[Start of section]

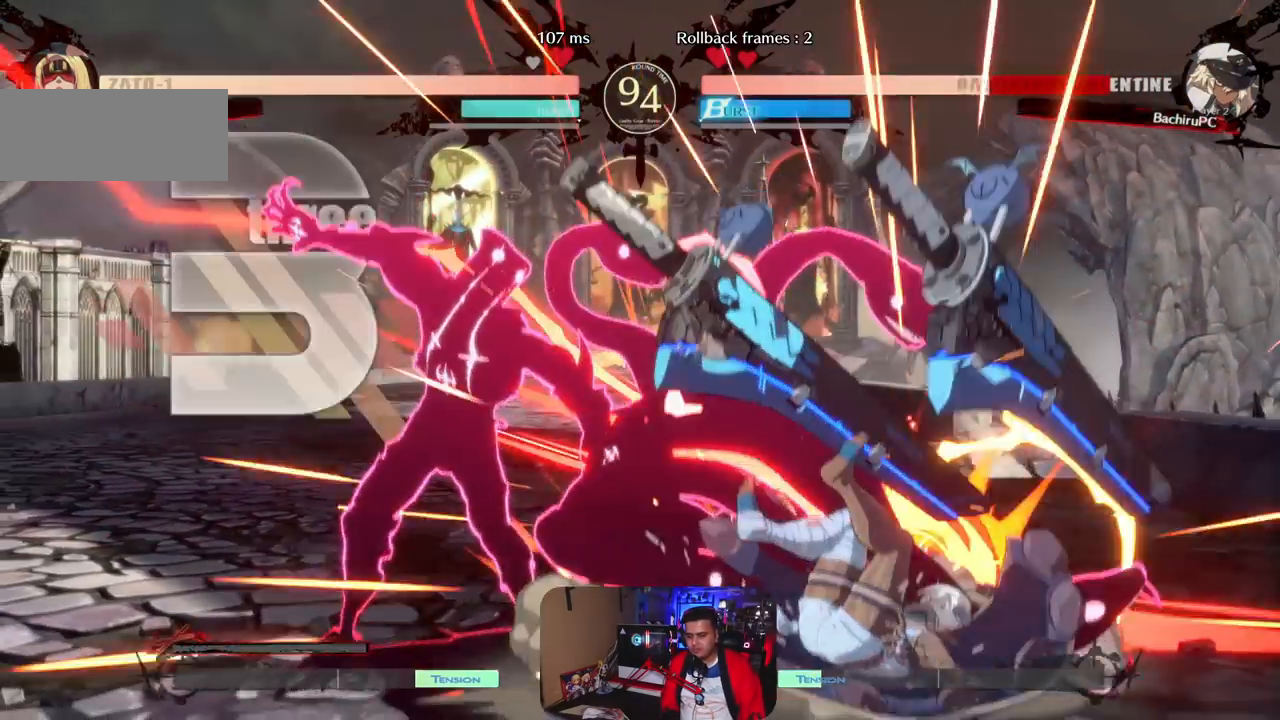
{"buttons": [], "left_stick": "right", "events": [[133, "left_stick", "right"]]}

[End of section]
[Start of section]

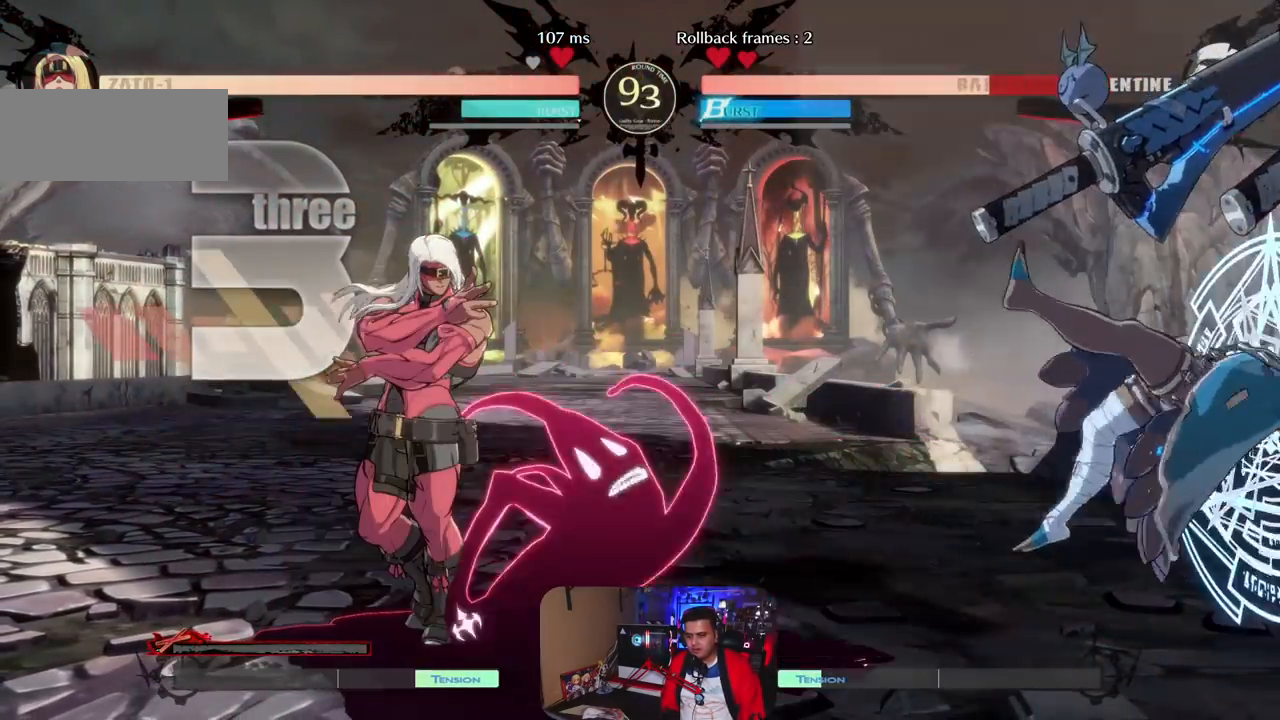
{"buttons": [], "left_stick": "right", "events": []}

[End of section]
[Start of section]

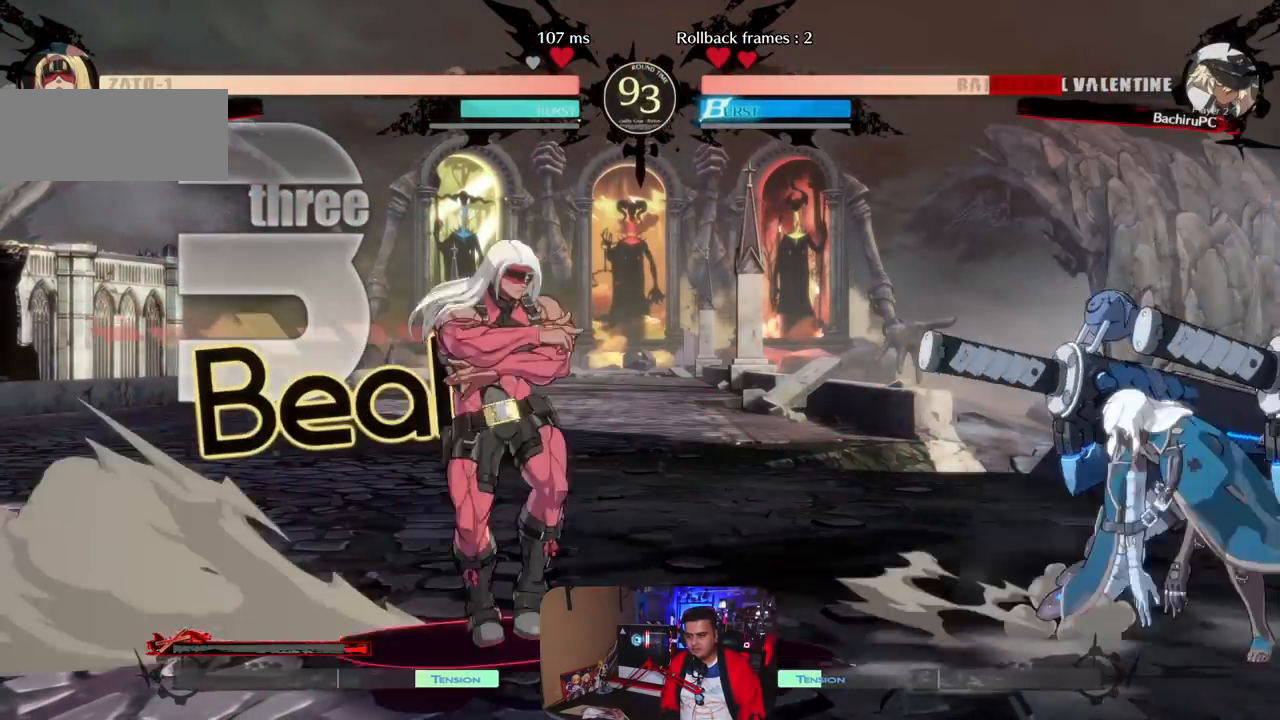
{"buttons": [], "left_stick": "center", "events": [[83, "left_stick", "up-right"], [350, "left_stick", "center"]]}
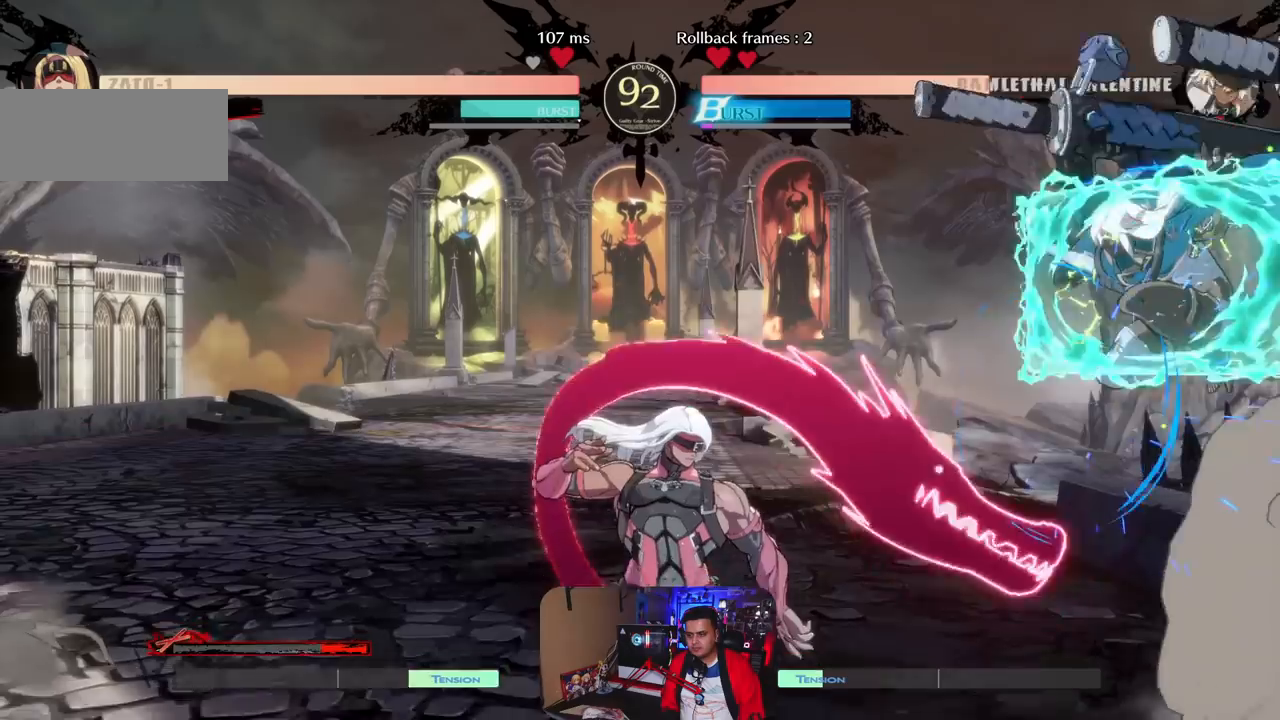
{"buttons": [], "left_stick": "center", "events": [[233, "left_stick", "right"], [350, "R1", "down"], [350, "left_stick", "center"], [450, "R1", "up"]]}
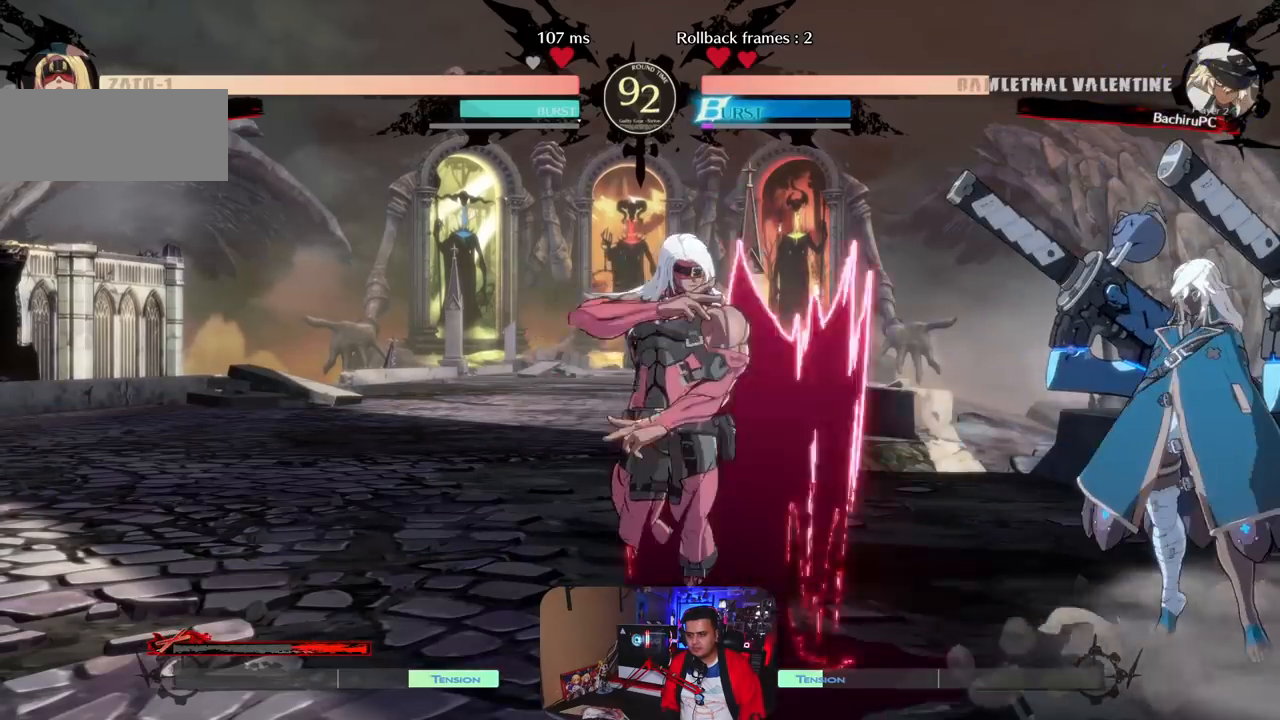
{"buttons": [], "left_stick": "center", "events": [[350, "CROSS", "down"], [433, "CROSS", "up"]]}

[End of section]

- **What is required**
Would you copy every line from the listing above that has the string "right" in it?

- **Exercise output**
{"buttons": [], "left_stick": "right", "events": [[133, "left_stick", "right"]]}
{"buttons": [], "left_stick": "right", "events": []}
{"buttons": [], "left_stick": "center", "events": [[83, "left_stick", "up-right"], [350, "left_stick", "center"]]}
{"buttons": [], "left_stick": "center", "events": [[233, "left_stick", "right"], [350, "R1", "down"], [350, "left_stick", "center"], [450, "R1", "up"]]}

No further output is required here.